21 of 21 people found the following review helpful
I first came across York Bowen when undergoing piano lessons: indeed, his piano pieces seemed to be a staple of the RCM exams.
Latterly I bought the exceptional disc of his Viola Concerto with Lawrence Power as the soloist: wonderful music in a hardly extensive repertoire for that particular instrument.
The latest CD on Dutton of Bowen's Violin Concerto and 1st Piano Concerto is similarly fine, both in terms of the level of inspiration evident in the pieces, and in their performance- ideal advocacy in both cases.
The violin concerto was completed in 1913, some three years after Elgar's, and it shares with the earlier concerto an expansive architecture entirely justified by the material (The concerto also puts me in mind of Dyson's violin concerto).It also ends with an accompanied cadenza with string soloists in a Richard Strauss (Metamorphosen)mould: however, lest I give the impression that Bowen is less than original, he is always his own man. This music sounds as if it falls naturally on the violin, though it is not without its challenges, and Lorraine McAslan's warm tone is ideally suited to this music.
Similarly, Michael Dussek plays the Piano Concerto with conviction and considerable flair(Can we have the other three now please??: a flashy affair but with engaging splashes of pianistic and orchestral colour which yet rewards repeated listening.
The admirable BBC Concert Orchestra gives of its very best, as usual, under the distinguished direction of Vernon Handley. This is an enjoyable and significant release.
on 15 December 2014
The violin concerto was completed in 1913, when the composer was 29, but was not performed until 1920.

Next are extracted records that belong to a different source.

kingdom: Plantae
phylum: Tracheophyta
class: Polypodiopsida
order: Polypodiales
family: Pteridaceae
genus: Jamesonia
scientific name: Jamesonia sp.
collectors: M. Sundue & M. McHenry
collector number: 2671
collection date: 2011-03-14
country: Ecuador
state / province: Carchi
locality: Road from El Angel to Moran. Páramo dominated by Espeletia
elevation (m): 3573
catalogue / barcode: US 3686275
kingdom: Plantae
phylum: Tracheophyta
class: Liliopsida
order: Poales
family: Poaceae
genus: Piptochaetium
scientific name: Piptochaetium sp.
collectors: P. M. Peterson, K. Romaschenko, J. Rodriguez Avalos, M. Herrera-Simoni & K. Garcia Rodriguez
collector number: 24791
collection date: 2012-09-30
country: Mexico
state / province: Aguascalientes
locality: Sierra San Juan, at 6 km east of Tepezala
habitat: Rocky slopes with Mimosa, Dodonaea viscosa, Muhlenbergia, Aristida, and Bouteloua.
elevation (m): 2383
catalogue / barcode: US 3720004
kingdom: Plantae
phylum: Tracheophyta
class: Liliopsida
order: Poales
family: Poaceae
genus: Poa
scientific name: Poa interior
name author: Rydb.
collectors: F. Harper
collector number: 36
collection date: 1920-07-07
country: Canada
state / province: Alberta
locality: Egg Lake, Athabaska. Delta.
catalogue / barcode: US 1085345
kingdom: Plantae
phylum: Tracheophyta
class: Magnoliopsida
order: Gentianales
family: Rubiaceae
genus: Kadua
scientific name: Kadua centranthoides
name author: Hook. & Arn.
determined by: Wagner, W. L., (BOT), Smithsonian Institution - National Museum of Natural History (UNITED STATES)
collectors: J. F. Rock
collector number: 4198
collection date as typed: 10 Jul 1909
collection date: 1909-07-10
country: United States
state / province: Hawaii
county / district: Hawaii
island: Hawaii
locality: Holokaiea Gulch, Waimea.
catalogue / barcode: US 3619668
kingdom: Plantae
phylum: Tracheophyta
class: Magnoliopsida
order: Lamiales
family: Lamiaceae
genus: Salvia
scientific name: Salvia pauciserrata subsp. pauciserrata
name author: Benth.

Bowen composed a remarkable work, full of thrilling moments and brilliant melodies. The composer's inspitarion is at his best during all the extension of the piece. I have really enjoyed listening to this brilliant concerto several times, although perhaps after the first hearing one may think the work is too extended, but it needs repeated listening. So full credit to the people who have contributed to the resurrection of this piece which remained obscure and neglected, and here I would like to mention to the late, the great Vernon Handley, whose painstaking efforts to revive the repertoire I do not know whether have been acknowledged or not.
The piano concerto, written in 1903, is another thing. The composer, a teenager, shows off uninhibitedly what he could do, and so no opportunity for flashy pianism is ignored. This piece lacks the inspiration of the former work.
Strongly recommended for the violin concerto.